中小企業・小規模企業の努力として、ワーク・ライフ・バランスを図ることができるように、職場環境の整備に向けて努めていただくことを定めました。

(3) 教育機関における職業観・勤労観の醸成(第9条第1項)

教育活動を通じて勤労観・職業観の醸成を図ることで、地域の次世代を担う人材の育成に協力する教育機関の役割を定めました。

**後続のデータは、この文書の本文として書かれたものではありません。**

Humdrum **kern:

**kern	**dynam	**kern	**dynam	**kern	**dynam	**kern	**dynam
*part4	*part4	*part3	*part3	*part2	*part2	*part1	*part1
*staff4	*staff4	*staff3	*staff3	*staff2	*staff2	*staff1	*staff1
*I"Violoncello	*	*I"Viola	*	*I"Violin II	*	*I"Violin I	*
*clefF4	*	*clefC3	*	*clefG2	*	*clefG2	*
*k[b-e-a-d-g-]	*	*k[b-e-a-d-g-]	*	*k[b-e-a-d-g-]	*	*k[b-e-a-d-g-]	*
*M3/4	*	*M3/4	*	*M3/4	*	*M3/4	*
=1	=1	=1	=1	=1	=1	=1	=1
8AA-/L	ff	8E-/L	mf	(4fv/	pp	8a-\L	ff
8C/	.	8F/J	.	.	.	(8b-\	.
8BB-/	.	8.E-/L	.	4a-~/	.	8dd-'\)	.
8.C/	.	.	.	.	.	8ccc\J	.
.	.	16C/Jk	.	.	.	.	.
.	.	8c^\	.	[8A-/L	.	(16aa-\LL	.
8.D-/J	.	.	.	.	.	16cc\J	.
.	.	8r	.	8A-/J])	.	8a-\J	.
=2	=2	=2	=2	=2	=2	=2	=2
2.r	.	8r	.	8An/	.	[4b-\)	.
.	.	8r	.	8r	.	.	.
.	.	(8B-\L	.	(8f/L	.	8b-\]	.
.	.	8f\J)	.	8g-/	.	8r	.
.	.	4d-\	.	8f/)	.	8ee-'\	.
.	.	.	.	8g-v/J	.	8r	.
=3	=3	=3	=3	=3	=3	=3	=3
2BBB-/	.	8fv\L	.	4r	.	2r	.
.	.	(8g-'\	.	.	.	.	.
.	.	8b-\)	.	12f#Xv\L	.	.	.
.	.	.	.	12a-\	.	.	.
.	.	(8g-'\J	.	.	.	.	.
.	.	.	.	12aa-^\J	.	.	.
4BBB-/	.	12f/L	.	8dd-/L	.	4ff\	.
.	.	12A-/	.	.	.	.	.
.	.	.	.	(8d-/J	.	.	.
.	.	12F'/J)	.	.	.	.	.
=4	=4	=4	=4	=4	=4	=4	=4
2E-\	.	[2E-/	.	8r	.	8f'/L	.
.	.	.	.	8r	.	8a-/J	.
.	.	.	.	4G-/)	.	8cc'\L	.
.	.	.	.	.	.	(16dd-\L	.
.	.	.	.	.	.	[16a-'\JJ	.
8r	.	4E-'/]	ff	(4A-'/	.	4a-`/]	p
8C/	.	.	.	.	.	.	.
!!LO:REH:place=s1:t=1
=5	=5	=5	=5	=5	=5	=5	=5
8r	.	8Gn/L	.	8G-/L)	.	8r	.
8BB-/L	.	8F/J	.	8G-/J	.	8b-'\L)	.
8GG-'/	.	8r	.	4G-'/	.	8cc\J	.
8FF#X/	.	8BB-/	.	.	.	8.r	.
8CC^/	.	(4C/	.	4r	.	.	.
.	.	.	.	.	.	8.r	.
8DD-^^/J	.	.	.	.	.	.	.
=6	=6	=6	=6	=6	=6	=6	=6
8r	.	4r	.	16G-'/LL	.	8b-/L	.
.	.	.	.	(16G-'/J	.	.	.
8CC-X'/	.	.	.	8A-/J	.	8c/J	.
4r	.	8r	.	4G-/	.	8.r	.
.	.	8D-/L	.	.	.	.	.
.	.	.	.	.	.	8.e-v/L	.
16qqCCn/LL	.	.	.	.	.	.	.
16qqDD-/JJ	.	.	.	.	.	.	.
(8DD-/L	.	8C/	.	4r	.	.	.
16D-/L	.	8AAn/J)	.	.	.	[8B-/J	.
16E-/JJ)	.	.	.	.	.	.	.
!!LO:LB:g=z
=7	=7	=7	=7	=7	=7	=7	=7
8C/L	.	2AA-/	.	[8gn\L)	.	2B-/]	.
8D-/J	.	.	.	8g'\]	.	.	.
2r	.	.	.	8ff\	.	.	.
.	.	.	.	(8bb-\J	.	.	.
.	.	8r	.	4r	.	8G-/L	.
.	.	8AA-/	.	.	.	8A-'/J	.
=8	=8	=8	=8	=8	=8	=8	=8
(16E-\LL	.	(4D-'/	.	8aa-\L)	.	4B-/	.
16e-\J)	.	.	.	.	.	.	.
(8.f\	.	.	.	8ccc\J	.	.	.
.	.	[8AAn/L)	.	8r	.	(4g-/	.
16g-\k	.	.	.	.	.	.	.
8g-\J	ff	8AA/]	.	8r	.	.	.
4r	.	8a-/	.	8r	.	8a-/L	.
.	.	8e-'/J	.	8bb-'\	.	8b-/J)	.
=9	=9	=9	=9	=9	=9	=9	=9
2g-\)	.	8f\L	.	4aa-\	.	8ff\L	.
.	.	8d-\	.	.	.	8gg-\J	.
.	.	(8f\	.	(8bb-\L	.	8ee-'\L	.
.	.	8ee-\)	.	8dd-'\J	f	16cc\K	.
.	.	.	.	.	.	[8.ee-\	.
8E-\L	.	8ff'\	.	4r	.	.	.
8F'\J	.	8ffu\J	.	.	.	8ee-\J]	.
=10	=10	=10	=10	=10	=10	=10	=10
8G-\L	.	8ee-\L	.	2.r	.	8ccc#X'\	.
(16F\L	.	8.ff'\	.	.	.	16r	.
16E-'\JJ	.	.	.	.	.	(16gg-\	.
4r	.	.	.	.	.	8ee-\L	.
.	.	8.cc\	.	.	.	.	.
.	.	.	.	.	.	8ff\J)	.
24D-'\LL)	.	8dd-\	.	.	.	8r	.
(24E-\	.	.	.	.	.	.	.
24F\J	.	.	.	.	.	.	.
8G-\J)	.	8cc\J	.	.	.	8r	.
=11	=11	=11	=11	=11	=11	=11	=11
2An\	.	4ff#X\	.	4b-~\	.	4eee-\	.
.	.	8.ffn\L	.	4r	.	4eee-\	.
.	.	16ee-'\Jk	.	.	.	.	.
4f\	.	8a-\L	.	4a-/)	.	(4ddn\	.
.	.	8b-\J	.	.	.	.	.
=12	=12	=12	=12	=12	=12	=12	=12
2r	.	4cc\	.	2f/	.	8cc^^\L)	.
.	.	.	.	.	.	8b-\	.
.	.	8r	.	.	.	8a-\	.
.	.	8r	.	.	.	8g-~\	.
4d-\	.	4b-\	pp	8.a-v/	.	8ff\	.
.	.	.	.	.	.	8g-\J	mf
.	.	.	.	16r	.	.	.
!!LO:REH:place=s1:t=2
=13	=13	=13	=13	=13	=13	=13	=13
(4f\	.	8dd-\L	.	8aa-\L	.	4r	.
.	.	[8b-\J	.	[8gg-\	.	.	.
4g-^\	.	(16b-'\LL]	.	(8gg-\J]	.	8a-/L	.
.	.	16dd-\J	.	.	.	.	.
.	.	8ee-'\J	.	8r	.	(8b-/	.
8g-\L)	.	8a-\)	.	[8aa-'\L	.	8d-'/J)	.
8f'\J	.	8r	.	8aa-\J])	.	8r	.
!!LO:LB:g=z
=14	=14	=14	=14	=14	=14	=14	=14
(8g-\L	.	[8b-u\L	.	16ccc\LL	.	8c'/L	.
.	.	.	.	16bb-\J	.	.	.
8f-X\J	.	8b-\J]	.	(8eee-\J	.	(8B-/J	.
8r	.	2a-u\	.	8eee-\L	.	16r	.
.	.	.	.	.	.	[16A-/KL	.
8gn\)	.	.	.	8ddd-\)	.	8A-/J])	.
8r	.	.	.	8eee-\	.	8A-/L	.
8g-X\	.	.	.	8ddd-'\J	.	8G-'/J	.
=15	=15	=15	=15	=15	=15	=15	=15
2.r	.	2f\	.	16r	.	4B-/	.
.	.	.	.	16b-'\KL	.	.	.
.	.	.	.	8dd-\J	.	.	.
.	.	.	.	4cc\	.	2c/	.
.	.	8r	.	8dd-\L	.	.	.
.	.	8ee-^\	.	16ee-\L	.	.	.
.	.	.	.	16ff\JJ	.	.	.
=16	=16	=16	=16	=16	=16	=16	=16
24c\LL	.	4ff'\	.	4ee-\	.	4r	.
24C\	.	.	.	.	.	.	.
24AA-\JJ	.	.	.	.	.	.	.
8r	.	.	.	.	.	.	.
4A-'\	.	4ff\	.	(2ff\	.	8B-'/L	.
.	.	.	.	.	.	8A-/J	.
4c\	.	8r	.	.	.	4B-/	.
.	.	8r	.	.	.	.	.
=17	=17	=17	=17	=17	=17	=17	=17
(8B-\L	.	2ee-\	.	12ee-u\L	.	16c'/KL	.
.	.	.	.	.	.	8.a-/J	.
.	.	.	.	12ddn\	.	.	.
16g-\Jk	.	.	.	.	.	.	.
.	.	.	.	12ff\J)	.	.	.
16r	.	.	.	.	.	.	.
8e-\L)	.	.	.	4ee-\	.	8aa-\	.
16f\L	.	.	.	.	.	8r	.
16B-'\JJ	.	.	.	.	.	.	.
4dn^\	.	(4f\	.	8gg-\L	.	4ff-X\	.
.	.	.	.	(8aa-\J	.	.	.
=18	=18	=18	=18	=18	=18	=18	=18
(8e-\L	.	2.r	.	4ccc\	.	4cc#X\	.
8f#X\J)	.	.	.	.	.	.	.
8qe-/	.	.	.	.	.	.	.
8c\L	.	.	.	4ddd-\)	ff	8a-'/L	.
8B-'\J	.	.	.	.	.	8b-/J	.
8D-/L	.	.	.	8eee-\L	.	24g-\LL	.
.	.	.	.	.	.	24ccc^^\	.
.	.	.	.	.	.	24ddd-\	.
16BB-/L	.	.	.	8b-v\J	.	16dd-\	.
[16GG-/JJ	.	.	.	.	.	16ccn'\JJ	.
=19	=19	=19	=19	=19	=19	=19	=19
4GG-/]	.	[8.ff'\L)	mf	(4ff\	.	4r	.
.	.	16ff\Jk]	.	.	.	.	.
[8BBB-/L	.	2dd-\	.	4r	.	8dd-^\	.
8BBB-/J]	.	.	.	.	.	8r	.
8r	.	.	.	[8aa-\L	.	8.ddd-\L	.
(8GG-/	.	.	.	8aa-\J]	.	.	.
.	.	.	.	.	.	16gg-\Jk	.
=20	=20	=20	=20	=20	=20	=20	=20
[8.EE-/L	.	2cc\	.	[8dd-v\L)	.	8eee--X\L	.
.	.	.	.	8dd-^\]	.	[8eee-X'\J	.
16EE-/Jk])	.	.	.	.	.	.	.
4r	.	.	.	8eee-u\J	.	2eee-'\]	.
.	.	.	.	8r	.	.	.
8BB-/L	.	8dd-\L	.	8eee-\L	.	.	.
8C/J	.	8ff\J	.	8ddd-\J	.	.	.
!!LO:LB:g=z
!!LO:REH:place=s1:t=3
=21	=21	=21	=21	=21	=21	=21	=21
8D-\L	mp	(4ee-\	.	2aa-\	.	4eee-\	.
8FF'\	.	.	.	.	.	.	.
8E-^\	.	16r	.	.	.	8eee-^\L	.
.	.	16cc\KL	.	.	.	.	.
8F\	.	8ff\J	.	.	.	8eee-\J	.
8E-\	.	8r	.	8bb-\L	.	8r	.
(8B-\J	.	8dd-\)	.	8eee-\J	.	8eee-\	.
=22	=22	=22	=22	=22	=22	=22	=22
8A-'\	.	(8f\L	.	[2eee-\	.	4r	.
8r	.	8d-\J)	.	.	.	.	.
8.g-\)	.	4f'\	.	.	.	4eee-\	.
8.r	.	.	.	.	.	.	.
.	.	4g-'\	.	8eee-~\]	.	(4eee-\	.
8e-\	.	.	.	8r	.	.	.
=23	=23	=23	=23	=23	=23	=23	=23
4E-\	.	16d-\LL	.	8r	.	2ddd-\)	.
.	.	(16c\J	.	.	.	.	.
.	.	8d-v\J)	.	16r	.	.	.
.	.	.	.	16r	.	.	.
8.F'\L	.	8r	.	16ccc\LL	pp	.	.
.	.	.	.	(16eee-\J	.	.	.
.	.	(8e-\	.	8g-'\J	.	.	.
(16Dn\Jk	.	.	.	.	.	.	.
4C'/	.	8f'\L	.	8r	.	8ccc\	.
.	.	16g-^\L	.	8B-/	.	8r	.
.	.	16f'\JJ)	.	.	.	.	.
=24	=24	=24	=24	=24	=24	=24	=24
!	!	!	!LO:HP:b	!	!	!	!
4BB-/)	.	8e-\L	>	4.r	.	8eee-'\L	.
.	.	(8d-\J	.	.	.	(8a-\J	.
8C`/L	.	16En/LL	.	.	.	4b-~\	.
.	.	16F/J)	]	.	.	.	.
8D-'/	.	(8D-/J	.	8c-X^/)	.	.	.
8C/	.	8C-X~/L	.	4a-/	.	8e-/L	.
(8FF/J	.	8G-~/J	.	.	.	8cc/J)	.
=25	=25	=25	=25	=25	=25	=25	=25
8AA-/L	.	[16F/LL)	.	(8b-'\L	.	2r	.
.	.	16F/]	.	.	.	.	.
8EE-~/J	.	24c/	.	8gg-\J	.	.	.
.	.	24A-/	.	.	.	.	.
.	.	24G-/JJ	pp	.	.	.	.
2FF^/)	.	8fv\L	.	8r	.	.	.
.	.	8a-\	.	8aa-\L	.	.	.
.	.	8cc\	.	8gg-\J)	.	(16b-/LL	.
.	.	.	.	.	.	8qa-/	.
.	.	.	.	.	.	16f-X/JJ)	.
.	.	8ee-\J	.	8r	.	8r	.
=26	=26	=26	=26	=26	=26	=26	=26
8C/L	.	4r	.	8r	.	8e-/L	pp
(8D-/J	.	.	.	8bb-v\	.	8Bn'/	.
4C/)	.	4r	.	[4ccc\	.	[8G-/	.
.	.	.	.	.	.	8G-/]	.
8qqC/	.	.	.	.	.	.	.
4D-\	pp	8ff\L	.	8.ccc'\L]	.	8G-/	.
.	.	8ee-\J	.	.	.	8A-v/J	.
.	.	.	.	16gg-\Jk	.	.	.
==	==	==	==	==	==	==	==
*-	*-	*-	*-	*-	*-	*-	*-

(4) 事業における高付加価値化の推進(第11条第1項第3号)

企業の競争力を高めていく上での重要なテーマとして、事業の付加価値を高めていくことを施策の基本方針として定めました。

(5) 企業誘致の推進(第11条第1項第11号)

技術提携の促進など、地元企業にとって相乗効果のある事業活動の振興につながることを念頭に、企業誘致を進めることを施策の基本方針として定めました。

(6) 市民の参画(第3条、第10条、第12条)

新たに定めた鳥取市中小企業・小規模企業振興会議に、市民の参画を位置づけるなど、幅広い意見の下での連携、協働により中小企業・小規模企業の振興を図ることを定めました。

条例制定記念講演会を開催します

神戸国際大学経済学部 教授 中村智彦さんの写真

日時:7月20日(木)13:30~15:10
場所:とりぎん文化会館第1会議室(尚徳町101番地5)
講師:神戸国際大学経済学部 教授 中村なかむら智彦ともひこさん
演題:地域における中小企業の役割と今後について

※参加を希望される人は、申し込みが必要となりますので、経済・雇用戦略課までお問い合わせください。

鳥取市中小企業・小規模企業振興条例の概要

【条例に基づいた制度事例紹介】

 本市では、「鳥取市中小企業・小規模企業振興条例」の趣旨に合わせ、市内に本社を置く中小製造業を対象とした労働生産性向上のための支援制度を創設しました。
 本支援制度を活用するには、中小企業等経営強化法における経営力向上計画を作成し、国の認定を受ける必要があります。計画作成は商工団体のサポートを受けることも可能です。自社の経営状況を見つめ直し、労働生産性の向上に努める企業を応援しています。

《労働生産性向上のための積極的な設備投資を実行》

 あおやサイエンス株式会社
あおやサイエンス株式会社の写真

 あおやサイエンス株式会社は青谷町に本社を置き、電子回路基板の実装を行っている企業です。当企業は、労働生産性を向上させるため、平成28年12月から平成29年4月にかけて、積極的な設備投資を行いました。
 このたびの投資は、経営力向上計画について中国経済産業局の認定を受けて行ったものです。本市も新制度で、当企業の計画実行の支援を行いました。

<社長から一言>

細川晃志郎の写真
代表取締役
細川 晃志郎 さん

 弊社は古い機械をメンテナンスしながら使用していました。仕事に時間がかかったり、精度が出なかったりするため、結果的に従業員に負担がかかっていました。このたび、市が新設した支援制度を活用して設備投資を行ったところ、作業効率と精度を格段に向上させることができました。改善できたところは社内の一部であり、まだまだやるべきことは多いですが、引き続き頑張っていきたいと思います。